It’s always useful to know how much bandwidth your blog actually uses to deliver your precious posts to your loyal readers. Although most popular hosting companies offer unlimited bandwidth, there are times like speeding up your blog when you really need to know how much gigabytes per month or per day get transferred from your blog. The latest trend in speeding up a blog is called Content Delivery Network. In simple words your blog is mirrored to several servers across the globe and visitors view a cached version of the blog saved in the nearest server, leading to substantially lower loading times. Before you sign up with a CDN service though, bloggers have to calculate their blogs’ bandwidth in order to determine the CDN cost.
Many websites include the necessary calculations – and assumptions – you need to make in order to calculate your blog’s bandwidth. Take the number of pageviews per month, multiply by the average size of your blog’s pages and then double up that figure. So, if your blog gets 20K pageviews each month and the average page’s size is 1MB, your blog uses 40GB/mo in bandwidth. However, due to web browsers’ caching function the real number drops to 3-5GB/mo for a blog that accommodates 50-300 visitors a day. Google Chrome’s developer tools come in handy here, as they provide both the loading times and size of any loaded web page. You should empty the cache from Chrome’s history for best results.

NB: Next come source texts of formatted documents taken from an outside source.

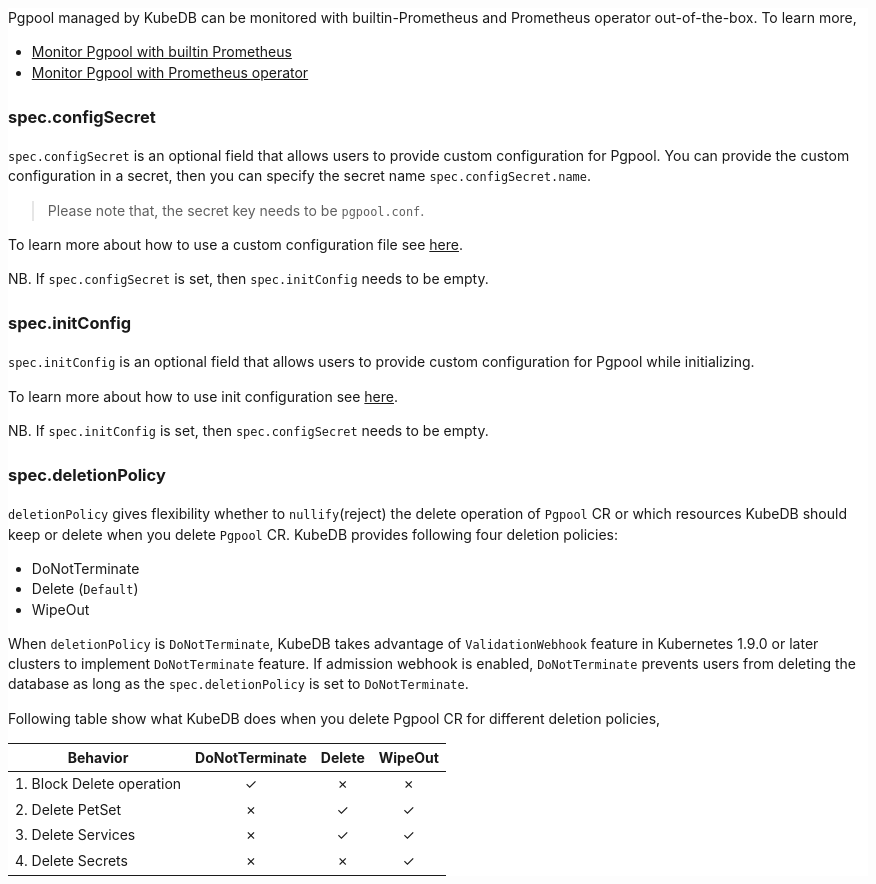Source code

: Pgpool managed by KubeDB can be monitored with builtin-Prometheus and Prometheus operator out-of-the-box. To learn more,

- [Monitor Pgpool with builtin Prometheus](/docs/v2025.10.17/guides/pgpool/monitoring/using-builtin-prometheus)
- [Monitor Pgpool with Prometheus operator](/docs/v2025.10.17/guides/pgpool/monitoring/using-prometheus-operator)

### spec.configSecret

`spec.configSecret` is an optional field that allows users to provide custom configuration for Pgpool. You can provide the custom configuration in a secret, then you can specify the secret name `spec.configSecret.name`.

> Please note that, the secret key needs to be `pgpool.conf`.

To learn more about how to use a custom configuration file see [here](/docs/v2025.10.17/guides/pgpool/configuration/using-config-file).

NB. If `spec.configSecret` is set, then `spec.initConfig` needs to be empty.

### spec.initConfig

`spec.initConfig` is an optional field that allows users to provide custom configuration for Pgpool while initializing.

To learn more about how to use init configuration see [here](/docs/v2025.10.17/guides/pgpool/configuration/using-init-config).

NB. If `spec.initConfig` is set, then `spec.configSecret` needs to be empty.

### spec.deletionPolicy

`deletionPolicy` gives flexibility whether to `nullify`(reject) the delete operation of `Pgpool` CR or which resources KubeDB should keep or delete when you delete `Pgpool` CR. KubeDB provides following four deletion policies:

- DoNotTerminate
- Delete (`Default`)
- WipeOut

When `deletionPolicy` is `DoNotTerminate`, KubeDB takes advantage of `ValidationWebhook` feature in Kubernetes 1.9.0 or later clusters to implement `DoNotTerminate` feature. If admission webhook is enabled, `DoNotTerminate` prevents users from deleting the database as long as the `spec.deletionPolicy` is set to `DoNotTerminate`.

Following table show what KubeDB does when you delete Pgpool CR for different deletion policies,

| Behavior                  | DoNotTerminate |    Delete    | WipeOut  |
|---------------------------| :------------: |:------------:| :------: |
| 1. Block Delete operation |    &#10003;    |   &#10007;   | &#10007; |
| 2. Delete PetSet          |    &#10007;    |   &#10003;   | &#10003; |
| 3. Delete Services        |    &#10007;    |   &#10003;   | &#10003; |
| 4. Delete Secrets         |    &#10007;    |   &#10007;   | &#10003; |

If you are not fond of manually calculating your blog’s bandwidth, there’s help available. If your hosting provider offers the Cpanel service, you will most likely find that your blog’s bandwidth is tracked daily along with other traffic details by Awstats. For instance, my financial blog, tradinggraphs.com, used about 5.5GB on average per month last year.
Cpanel though offers another useful graph regarding bandwidth. There’s an icon titled “Bandwidth” in the Logs section and clicking on that brings up an even more clear view of your blog’s activity. Since I host multiple domains with Hostgator, I was presented with the total bandwidth stats of all of my blogs or websites. My domains’ bandwidth averages at 2GB/day, meaning that the annual bandwidth for my blogs is around 700GB. Obviously we are only interesting in HTTP transfers.
How does bandwidth determine how much money bloggers need to pay for speeding their blogs? A CDN service charge their clients in terms of terabyte transferred from their servers. More specifically bloggers can compare different CDN plans where cost per GB is usually shown. For example, Amazon CloudFront costs $0.12/GB in US and Europe – more expensive in Asia and South America – while over at MaxCDN they charge $0.07/GB in US. Bloggers can also make use of a CDN for free called CloudFlare, but you know what they say: You get what you pay for. Reviews about the free CloudFlare may be positive, but they also note the superiority of paid-for CDN’s.
In conclusion, using a CDN to speed up all the domains I host with Hostgator would cost me about $50/year. And determining my blogs’ bandwidth helped me reach that conclusion.